Items from a data source:
####################

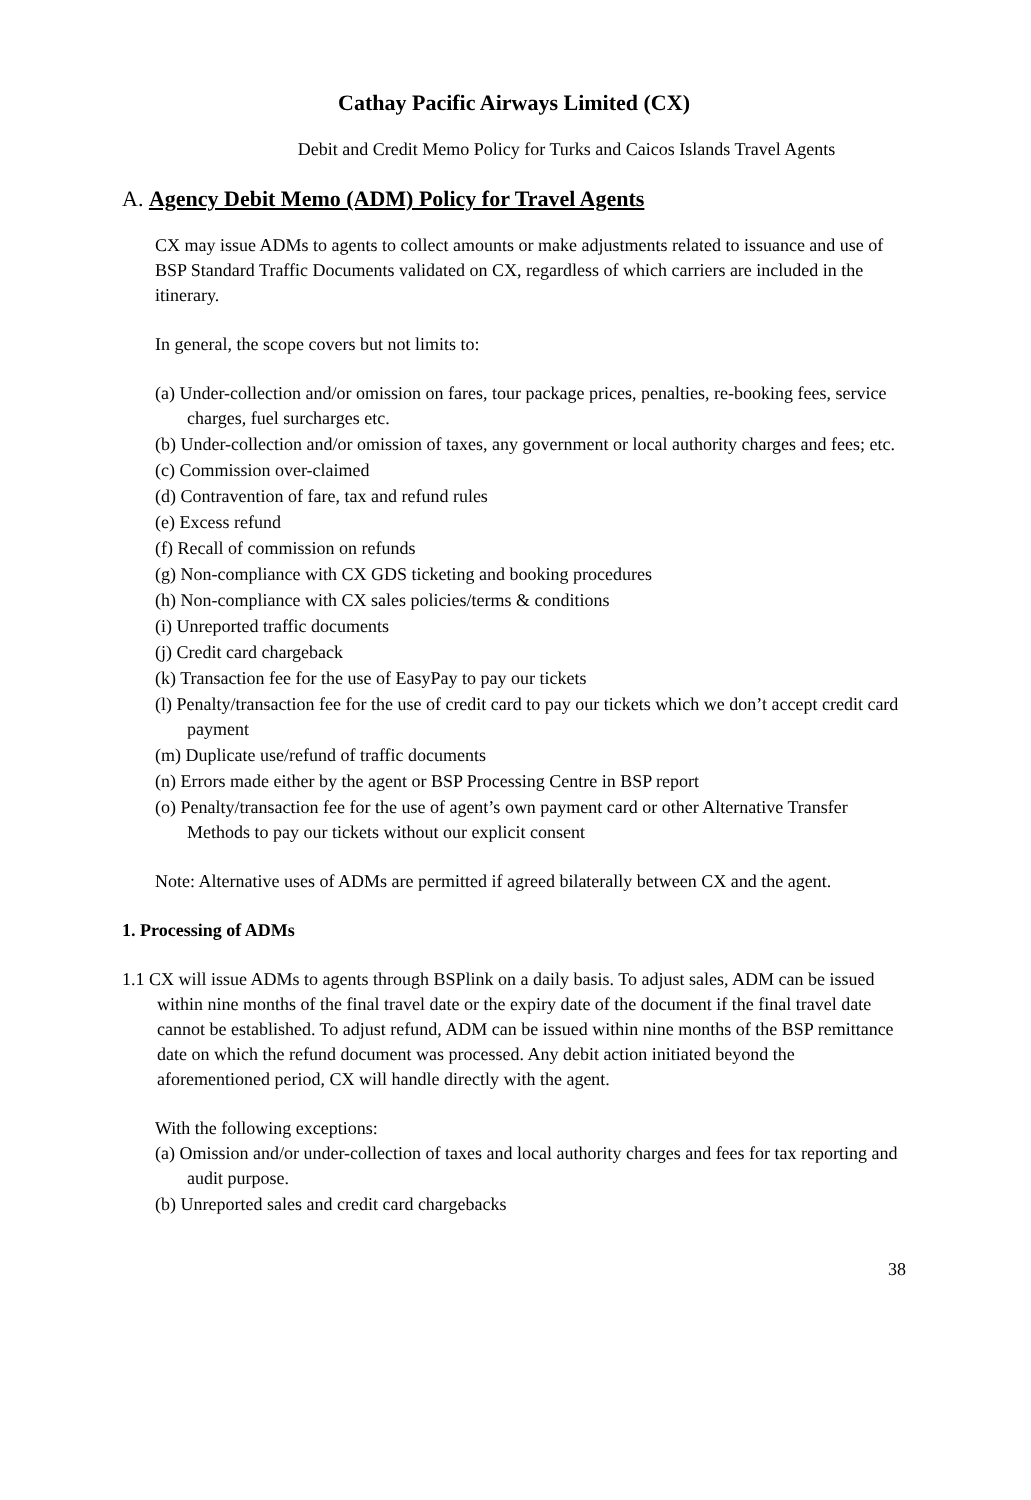Cathay Pacific Airways Limited (CX)
Debit and Credit Memo Policy for Turks and Caicos Islands Travel Agents
A. Agency Debit Memo (ADM) Policy for Travel Agents
CX may issue ADMs to agents to collect amounts or make adjustments related to issuance and use of BSP Standard Traffic Documents validated on CX, regardless of which carriers are included in the itinerary.
In general, the scope covers but not limits to:
(a) Under-collection and/or omission on fares, tour package prices, penalties, re-booking fees, service charges, fuel surcharges etc.
(b) Under-collection and/or omission of taxes, any government or local authority charges and fees; etc.
(c) Commission over-claimed
(d) Contravention of fare, tax and refund rules
(e) Excess refund
(f) Recall of commission on refunds
(g) Non-compliance with CX GDS ticketing and booking procedures
(h) Non-compliance with CX sales policies/terms & conditions
(i) Unreported traffic documents
(j) Credit card chargeback
(k) Transaction fee for the use of EasyPay to pay our tickets
(l) Penalty/transaction fee for the use of credit card to pay our tickets which we don’t accept credit card payment
(m) Duplicate use/refund of traffic documents
(n) Errors made either by the agent or BSP Processing Centre in BSP report
(o) Penalty/transaction fee for the use of agent’s own payment card or other Alternative Transfer Methods to pay our tickets without our explicit consent
Note: Alternative uses of ADMs are permitted if agreed bilaterally between CX and the agent.
1. Processing of ADMs
1.1 CX will issue ADMs to agents through BSPlink on a daily basis. To adjust sales, ADM can be issued within nine months of the final travel date or the expiry date of the document if the final travel date cannot be established. To adjust refund, ADM can be issued within nine months of the BSP remittance date on which the refund document was processed. Any debit action initiated beyond the aforementioned period, CX will handle directly with the agent.
With the following exceptions:
(a) Omission and/or under-collection of taxes and local authority charges and fees for tax reporting and audit purpose.
(b) Unreported sales and credit card chargebacks
38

####################

**TASK REQUIREMENTS:**
Copy exactly, and only, the lines from the first entry through the line holding "(a) Under-collection and/or", both ends included, leaving out every picture.

**WRITTEN REPLY:**
Cathay Pacific Airways Limited (CX)
Debit and Credit Memo Policy for Turks and Caicos Islands Travel Agents
A. Agency Debit Memo (ADM) Policy for Travel Agents
CX may issue ADMs to agents to collect amounts or make adjustments related to issuance and use of BSP Standard Traffic Documents validated on CX, regardless of which carriers are included in the itinerary.
In general, the scope covers but not limits to:
(a) Under-collection and/or omission on fares, tour package prices, penalties, re-booking fees, service charges, fuel surcharges etc.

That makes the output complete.